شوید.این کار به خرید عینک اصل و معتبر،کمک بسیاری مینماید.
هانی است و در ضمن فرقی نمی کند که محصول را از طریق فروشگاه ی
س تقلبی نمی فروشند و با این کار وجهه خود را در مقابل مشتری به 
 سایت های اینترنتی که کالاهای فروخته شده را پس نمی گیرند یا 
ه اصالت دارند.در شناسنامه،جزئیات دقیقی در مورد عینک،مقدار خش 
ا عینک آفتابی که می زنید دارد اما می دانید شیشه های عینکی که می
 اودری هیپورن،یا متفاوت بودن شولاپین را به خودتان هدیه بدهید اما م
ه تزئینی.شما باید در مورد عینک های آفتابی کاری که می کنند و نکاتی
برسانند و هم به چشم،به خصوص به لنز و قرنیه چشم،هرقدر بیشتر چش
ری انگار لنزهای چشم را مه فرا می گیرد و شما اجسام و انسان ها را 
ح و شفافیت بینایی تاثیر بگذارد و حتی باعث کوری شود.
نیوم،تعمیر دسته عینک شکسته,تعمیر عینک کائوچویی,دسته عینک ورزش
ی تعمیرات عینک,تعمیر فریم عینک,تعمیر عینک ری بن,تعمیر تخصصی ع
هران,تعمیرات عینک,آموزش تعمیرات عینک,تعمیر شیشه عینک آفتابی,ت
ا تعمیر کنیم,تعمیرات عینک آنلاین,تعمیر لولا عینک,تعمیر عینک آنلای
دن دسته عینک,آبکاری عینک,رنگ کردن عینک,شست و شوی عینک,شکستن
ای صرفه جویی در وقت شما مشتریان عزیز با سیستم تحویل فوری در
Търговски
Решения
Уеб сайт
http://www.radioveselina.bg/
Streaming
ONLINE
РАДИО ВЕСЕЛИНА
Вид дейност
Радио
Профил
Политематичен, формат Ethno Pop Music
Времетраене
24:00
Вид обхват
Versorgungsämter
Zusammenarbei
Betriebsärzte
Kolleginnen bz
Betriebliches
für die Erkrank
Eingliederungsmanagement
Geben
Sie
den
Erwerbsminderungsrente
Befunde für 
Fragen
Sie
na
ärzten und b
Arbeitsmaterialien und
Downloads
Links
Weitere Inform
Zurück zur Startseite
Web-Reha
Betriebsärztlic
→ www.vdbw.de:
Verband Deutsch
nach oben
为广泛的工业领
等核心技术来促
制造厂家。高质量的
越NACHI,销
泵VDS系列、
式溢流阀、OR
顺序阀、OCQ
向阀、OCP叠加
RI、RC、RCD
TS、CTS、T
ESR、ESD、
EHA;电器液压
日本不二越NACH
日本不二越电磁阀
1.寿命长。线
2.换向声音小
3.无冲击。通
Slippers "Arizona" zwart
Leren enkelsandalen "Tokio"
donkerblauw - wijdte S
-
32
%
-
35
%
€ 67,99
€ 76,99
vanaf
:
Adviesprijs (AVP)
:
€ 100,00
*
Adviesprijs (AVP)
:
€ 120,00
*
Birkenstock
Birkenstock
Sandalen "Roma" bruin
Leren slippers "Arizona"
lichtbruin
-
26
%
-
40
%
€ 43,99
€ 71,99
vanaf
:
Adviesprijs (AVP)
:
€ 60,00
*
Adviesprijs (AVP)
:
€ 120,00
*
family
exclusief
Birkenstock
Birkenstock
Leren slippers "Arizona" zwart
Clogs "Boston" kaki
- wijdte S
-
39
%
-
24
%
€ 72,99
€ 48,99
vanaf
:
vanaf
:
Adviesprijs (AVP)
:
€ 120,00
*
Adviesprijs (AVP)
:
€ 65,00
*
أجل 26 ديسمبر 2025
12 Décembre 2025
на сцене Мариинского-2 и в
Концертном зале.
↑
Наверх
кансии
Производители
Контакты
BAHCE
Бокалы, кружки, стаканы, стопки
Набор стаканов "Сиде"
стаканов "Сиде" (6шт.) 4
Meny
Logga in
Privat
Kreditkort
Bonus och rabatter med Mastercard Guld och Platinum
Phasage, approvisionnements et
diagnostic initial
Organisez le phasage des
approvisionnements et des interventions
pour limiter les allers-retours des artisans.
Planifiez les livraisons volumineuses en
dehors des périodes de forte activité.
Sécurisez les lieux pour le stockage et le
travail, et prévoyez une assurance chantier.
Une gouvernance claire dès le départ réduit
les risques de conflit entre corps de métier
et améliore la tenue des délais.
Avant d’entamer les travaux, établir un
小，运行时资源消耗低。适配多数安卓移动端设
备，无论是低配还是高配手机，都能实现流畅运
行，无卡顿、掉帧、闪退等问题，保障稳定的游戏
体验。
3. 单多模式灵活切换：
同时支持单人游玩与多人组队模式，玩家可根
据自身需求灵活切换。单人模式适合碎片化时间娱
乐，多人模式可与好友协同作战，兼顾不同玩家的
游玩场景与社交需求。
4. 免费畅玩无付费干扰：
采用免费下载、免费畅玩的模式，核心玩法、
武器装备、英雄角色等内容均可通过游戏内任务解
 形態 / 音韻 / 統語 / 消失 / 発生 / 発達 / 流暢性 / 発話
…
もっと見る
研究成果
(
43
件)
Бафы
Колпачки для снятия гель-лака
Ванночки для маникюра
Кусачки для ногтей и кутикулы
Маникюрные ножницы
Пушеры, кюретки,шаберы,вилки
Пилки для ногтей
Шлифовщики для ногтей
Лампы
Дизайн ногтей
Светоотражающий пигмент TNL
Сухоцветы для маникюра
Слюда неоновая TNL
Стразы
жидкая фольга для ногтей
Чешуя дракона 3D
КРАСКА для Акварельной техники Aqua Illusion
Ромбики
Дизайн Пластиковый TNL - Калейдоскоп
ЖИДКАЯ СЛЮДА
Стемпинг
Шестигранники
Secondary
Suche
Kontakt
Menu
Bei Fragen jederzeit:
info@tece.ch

--- --- ---

Copy the rows word for word, from the first line through the line that contains "اودری هیپورن،یا متفاوت", with both of those lines included.

شوید.این کار به خرید عینک اصل و معتبر،کمک بسیاری مینماید.
هانی است و در ضمن فرقی نمی کند که محصول را از طریق فروشگاه ی
س تقلبی نمی فروشند و با این کار وجهه خود را در مقابل مشتری به 
 سایت های اینترنتی که کالاهای فروخته شده را پس نمی گیرند یا 
ه اصالت دارند.در شناسنامه،جزئیات دقیقی در مورد عینک،مقدار خش 
ا عینک آفتابی که می زنید دارد اما می دانید شیشه های عینکی که می
 اودری هیپورن،یا متفاوت بودن شولاپین را به خودتان هدیه بدهید اما م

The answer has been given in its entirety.